Car buyers, according to a McKinsey survey, are increasingly prioritizing built-in Internet connectivity over features such as fuel efficiency and engine power when making vehicle purchase decisions. Automotive original equipment manufacturers (OEMs) worldwide, therefore, are seeking to reinvent themselves around software and services, for sustained top line expansion.
This shift in emphasis, from OEMs optimizing the car’s internal functions to enhancing its ability to connect with the outside world, and improving the in-vehicle user experience, is significant. Accordingly, there is growing focus on developing “connected cars”, vehicles that can harness onboard sensors and wireless network connectivity to optimize their operations, beside improving passenger convenience.
The underlying business opportunity is massive. Gartner expects the number of connected cars worldwide to reach 250 million by 2020, representing almost 20% of all vehicles on the road. For the auto industry to realize this lucrative opportunity, two factors, more than any other, will be critical–the rollout of 5G, and the commercialization of the Internet of Things (IoT).
5G driving vehicle connectivity
The connected car will generate massive volumes of data. Just to put that in perspective, today’s average car has the combined processing power of 20 personal computers, generating as much as 25GB of data per hour, a McKinsey study estimates.
Existing cellular network technologies, already grappling with the challenge of handling massive smartphone data consumption, are ill-equipped to tackle this soaring data traffic from Internet-enabled vehicles.
That’s where the anticipated transition to 5G, the next-generation wireless technology, over the coming years promises to be a game changer. It is expected to facilitate dramatic performance-related gains with regard to downlink speed, device density and latency. For instance, with throughput under 5G projected at up to 10GB per second, as compared to LTE’s maximum of 300MB per second, telcos could substantially improve the capacity and range of their networks.
IoT enabling V2X
Beyond connectivity, 5G will also foster an unprecedented leap in the evolution of communication protocols, helping OEMs develop self-learning, autonomous vehicles. This transition, however, will not happen without IoT playing its part.

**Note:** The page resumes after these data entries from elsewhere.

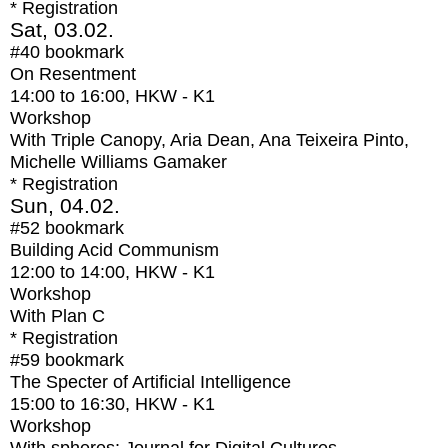
* Registration
Sat, 03.02.
#40
bookmark
On Resentment
14:00
to
16:00
, HKW - K1
Workshop
With
Triple Canopy, Aria Dean, Ana Teixeira Pinto,
Michelle Williams Gamaker
* Registration
Sun, 04.02.
#52
bookmark
Building Acid Communism
12:00
to
14:00
, HKW - K1
Workshop
With
Plan C
* Registration
#59
bookmark
The Specter of Artificial Intelligence
15:00
to
16:30
, HKW - K1
Workshop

Cars typically contain around 150 different microprocessor-controlled sub-systems underpinned by diverse functional units. And, as connected cars continue to evolve, deep integration will be necessary for all the instruments, devices and functionalities that operate the vehicle. This will require OEMs to put in place an automated mechanism that seamlessly connects chips embedded in various car hardware and software to one another and control devices or networks outside the vehicle.
Once auto makers are able to integrate all these hardware and software inside, they could leverage 5G to boost car connectivity with vehicle to everything (V2X) communication. V2X will help cars interact with any object having sensors or cellular connectivity, such as other vehicles (V2V), pedestrians (V2P), networks (V2N), and the surrounding infrastructure (V2I).

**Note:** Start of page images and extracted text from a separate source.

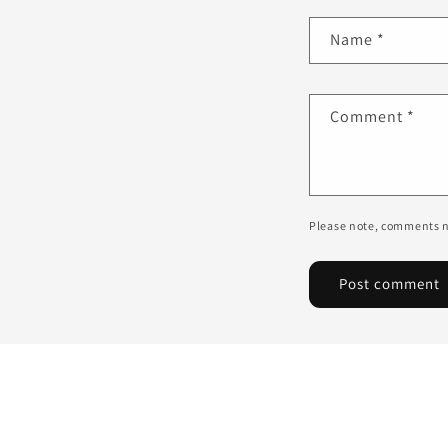
Name
*
Comment
*
Please note, comments n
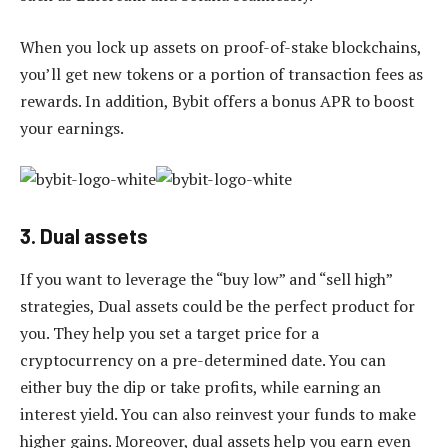
When you lock up assets on proof-of-stake blockchains,
you’ll get new tokens or a portion of transaction fees as
rewards. In addition, Bybit offers a bonus APR to boost
your earnings.
3. Dual assets
If you want to leverage the “buy low” and “sell high”
strategies, Dual assets could be the perfect product for
you. They help you set a target price for a
cryptocurrency on a pre-determined date. You can
either buy the dip or take profits, while earning an
interest yield. You can also reinvest your funds to make
higher gains. Moreover, dual assets help you earn even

Moreover, 5G’s ultra-reliable and super-fast connections will foster the exchange of large volumes of 3D mapping data, and help improve situational awareness through sharing of sensory data.

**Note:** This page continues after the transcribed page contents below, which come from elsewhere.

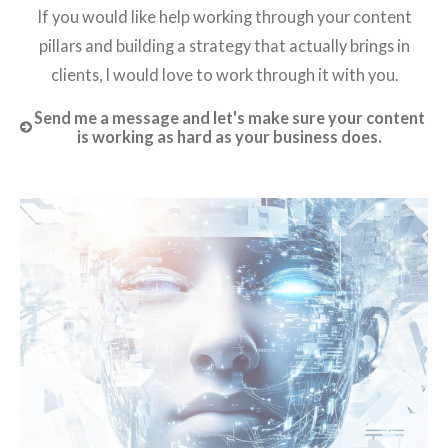
If you would like help working through your content
pillars and building a strategy that actually brings in
clients, I would love to work through it with you.
Send me a message and let's make sure your content
is working as hard as your business does.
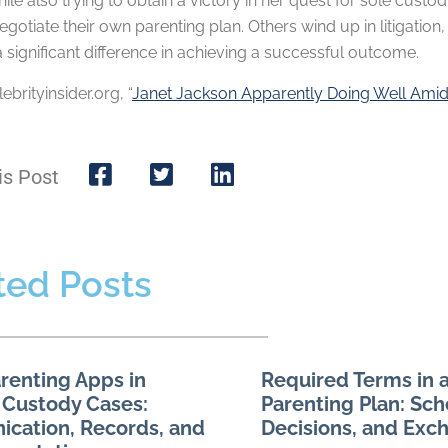
hile also trying to obtain a victory in her quest for sole cust
gotiate their own parenting plan. Others wind up in litigation
significant difference in achieving a successful outcome.
lebrityinsider.org, “
Janet Jackson Apparently Doing Well Ami
is Post
ted Posts
renting Apps in
Required Terms in a
 Custody Cases:
Parenting Plan: Sch
cation, Records, and
Decisions, and Exc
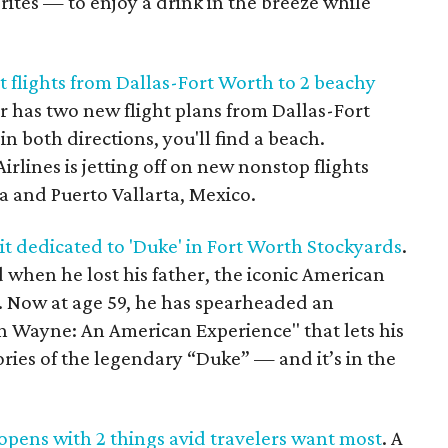
rites — to enjoy a drink in the breeze while
t flights from Dallas-Fort Worth to 2 beachy
ier has two new flight plans from Dallas-Fort
n both directions, you'll find a beach.
lines is jetting off on new nonstop flights
a and Puerto Vallarta, Mexico.
t dedicated to 'Duke' in Fort Worth Stockyards
.
 when he lost his father, the iconic American
 Now at age 59, he has spearheaded an
hn Wayne: An American Experience" that lets his
ories of the legendary “Duke” — and it’s in the
pens with 2 things avid travelers want most
. A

Wide-ranging consumer benefits
I expect the convergence of 5G and IoT to deliver multiple benefits for the car buyer, in terms of enhanced functionalities concerning telematics, automated driving, infotainment, safety and security, and value-added services.
For instance, OEMs could roll out in-vehicle mobile hotspots that let passengers connect their laptops, smartphones, tablets and other mobile devices to the car for browsing, streaming content, and accessing social media.
Similarly, companies will be able to release over-the-air (OTA) software updates for a vehicle’s connected services. This will eliminate the need for customers to visit dealers, by providing them with live updates on maintenance needs, service appointments and order parts.
Car safety and security, too, will be reimagined with 5G and IoT. The next-generation wireless connectivity technology, alongside sensor data, will allow OEMs to track vehicle condition in real time, to determine maintenance needs. In the event of an accident, pre-installed services could be triggered to initiate automatic crash notifications, so that emergency services can be alerted.
The connected car of the future will be the ultimate Internet of Things, gathering and analyzing massive amounts of data from a wide range of sources. It will deliver enhanced user experiences, while significantly improving vehicle safety and security.
As the inevitable virtualization of cars gathers momentum, I expect OEMs to focus more on holistically to be interconnecting the different infrastructure for control versus convenience networks. And, that will require vehicle manufacturers to collaborate closely with mobile network operators and software developers. Exciting times lie ahead!